\[ \newcommand{R}{\mathbb{R}} \newcommand{N}{\mathbb{N}} \newcommand{defarrow}{\quad \stackrel{\text{def}}{\Longleftrightarrow} \quad} \]

# Linear transformations

Let \(X\) and \(Y\) be vector spaces (both real, or both complex), and \(T \colon X \to Y\) a mapping between them.

## Linear transformations

We say that \(T\) is a **linear transformation** (or just **linear**) if it preserves the linear structure of a vector space:
\[
T \text{ linear } \defarrow T(\lambda x+ \mu y) = \lambda Tx + \mu Ty, \qquad x,y \in X, \: \mu, \lambda \in \mathbb R \: (\text{or } \mathbb C).
\]

**Ex.**

- Any matrix \(A \in M_{m \times n}(\R)\) defines a linear transformation \(\R^n \to \R^m\): \[ \underbrace{\begin{bmatrix} x_1 \\ x_2 \\ \vdots \\ x_n \end{bmatrix}}_{x} \mapsto \underbrace{ \begin{bmatrix} a_{11} & a_{12} & \cdots & a_{1n}\\ a_{21} & a_{22} & \cdots & a_{2n}\\ \vdots & \vdots & \ddots & \vdots\\ a_{m1} & a_{m2} & \cdots & a_{mn}\\ \end{bmatrix} \begin{bmatrix} x_1 \\ x_2 \\ \vdots \\ x_n \end{bmatrix}.}_{Ax}\]
- The integral operator defined by \( Tf(t) := \int_0^t f(s)\,ds \) is a linear transformation on \(C(I,\R)\): \[ T \colon C(I,\R) \to C(I,\R), \quad Tf = \bigg[ t \mapsto \int_0^t f(s)\,ds\bigg].\]
- A slight modification, \[ Tf := \int_0^1 f(s)\,ds, \] yields a linear transformation \(C(I,\R) \to \R\) (given that \([0,1] \subset I\)).
^{1)}

- For any polynomial \(p \in P_k(\R)\), the differential operator \( p(D) := \sum_{j=0}^k a_j D^j\) is a linear transformation: \[ p(D) \colon C^k(I,\R) \to C(I,\R), \qquad p(D)f = \sum_{j=0}^k a_j f^{(j)}. \] Here, \(D = \frac{d}{dx}\) is the standard differentiation operator.

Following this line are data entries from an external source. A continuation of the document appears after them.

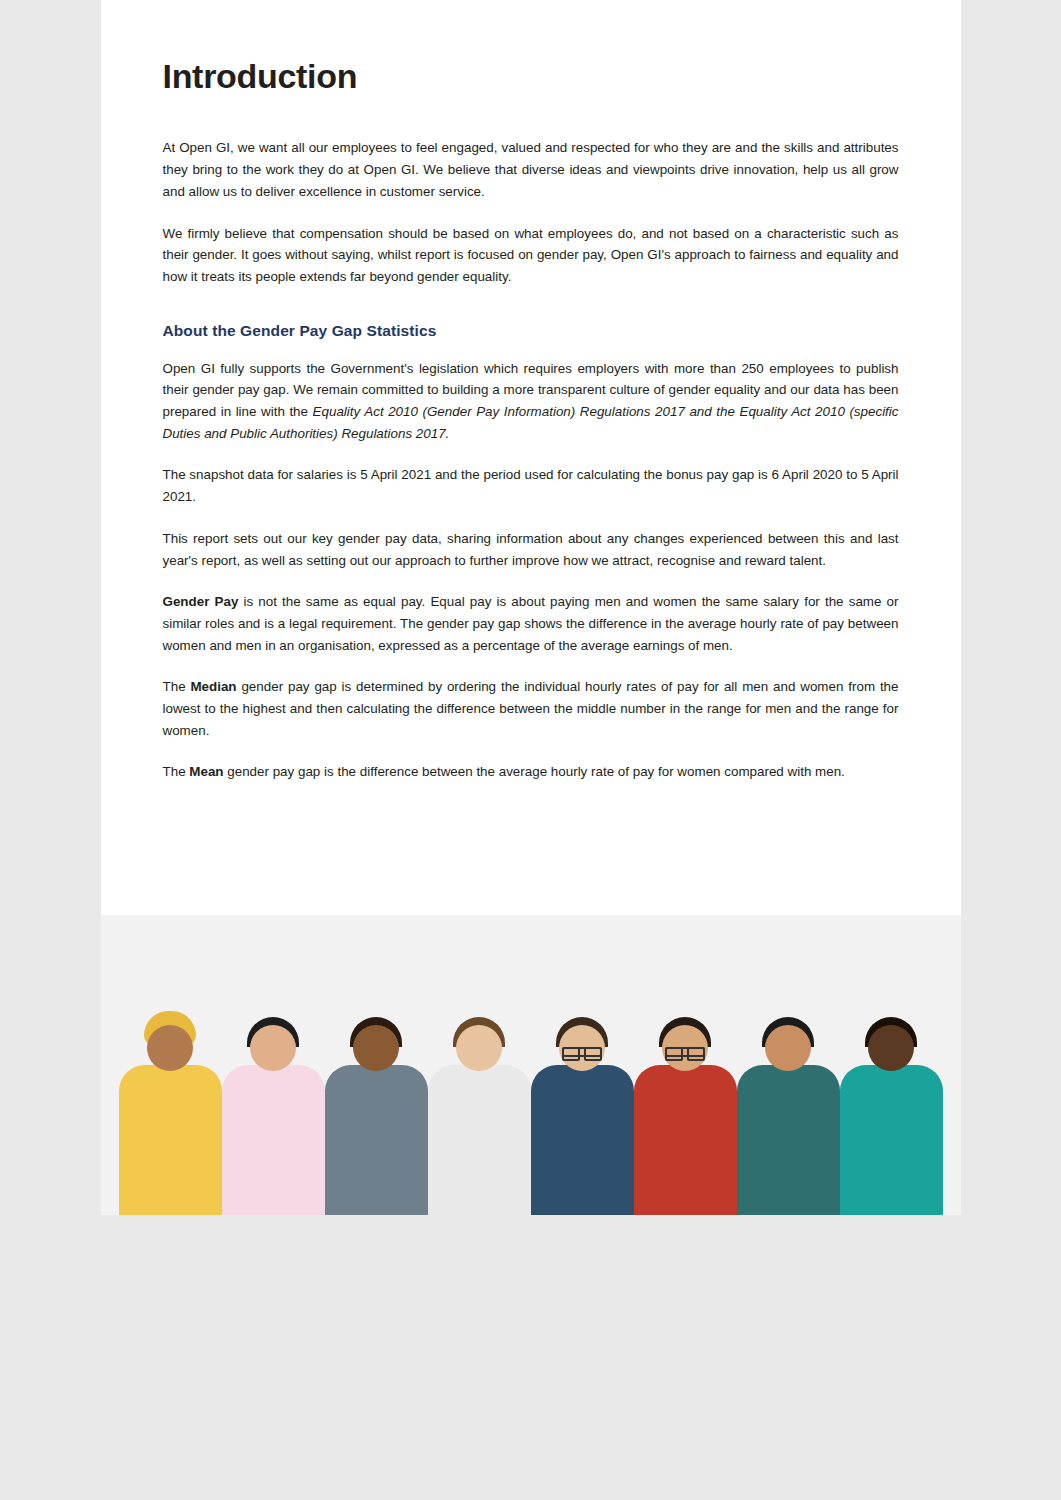Introduction
At Open GI, we want all our employees to feel engaged, valued and respected for who they are and the skills and attributes they bring to the work they do at Open GI. We believe that diverse ideas and viewpoints drive innovation, help us all grow and allow us to deliver excellence in customer service.
We firmly believe that compensation should be based on what employees do, and not based on a characteristic such as their gender. It goes without saying, whilst report is focused on gender pay, Open GI's approach to fairness and equality and how it treats its people extends far beyond gender equality.
About the Gender Pay Gap Statistics
Open GI fully supports the Government's legislation which requires employers with more than 250 employees to publish their gender pay gap. We remain committed to building a more transparent culture of gender equality and our data has been prepared in line with the Equality Act 2010 (Gender Pay Information) Regulations 2017 and the Equality Act 2010 (specific Duties and Public Authorities) Regulations 2017.
The snapshot data for salaries is 5 April 2021 and the period used for calculating the bonus pay gap is 6 April 2020 to 5 April 2021.
This report sets out our key gender pay data, sharing information about any changes experienced between this and last year's report, as well as setting out our approach to further improve how we attract, recognise and reward talent.
Gender Pay is not the same as equal pay. Equal pay is about paying men and women the same salary for the same or similar roles and is a legal requirement. The gender pay gap shows the difference in the average hourly rate of pay between women and men in an organisation, expressed as a percentage of the average earnings of men.
The Median gender pay gap is determined by ordering the individual hourly rates of pay for all men and women from the lowest to the highest and then calculating the difference between the middle number in the range for men and the range for women.
The Mean gender pay gap is the difference between the average hourly rate of pay for women compared with men.
3 GENDER PAY GAP REPORT 2021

- The shift operator \( T \colon (x_1, x_2, \ldots) \mapsto (0,x_1,x_2, \ldots),\) is a linear transformation \(l_p \to l_p\), for any \(p\), \(1 \leq p \leq \infty\): \[T(\lambda x + \mu y) = (0, \lambda x_1 + \mu y_1, \ldots) = \lambda (0, x_1, \ldots) + \mu (0,y_1, \ldots) = \lambda Tx + \mu Ty. \] Note that \(\|Tx\|_{l_p} = \|x\|_{l_p}\) guarantees that \(\mathrm{ran}(T) \subset l_p\).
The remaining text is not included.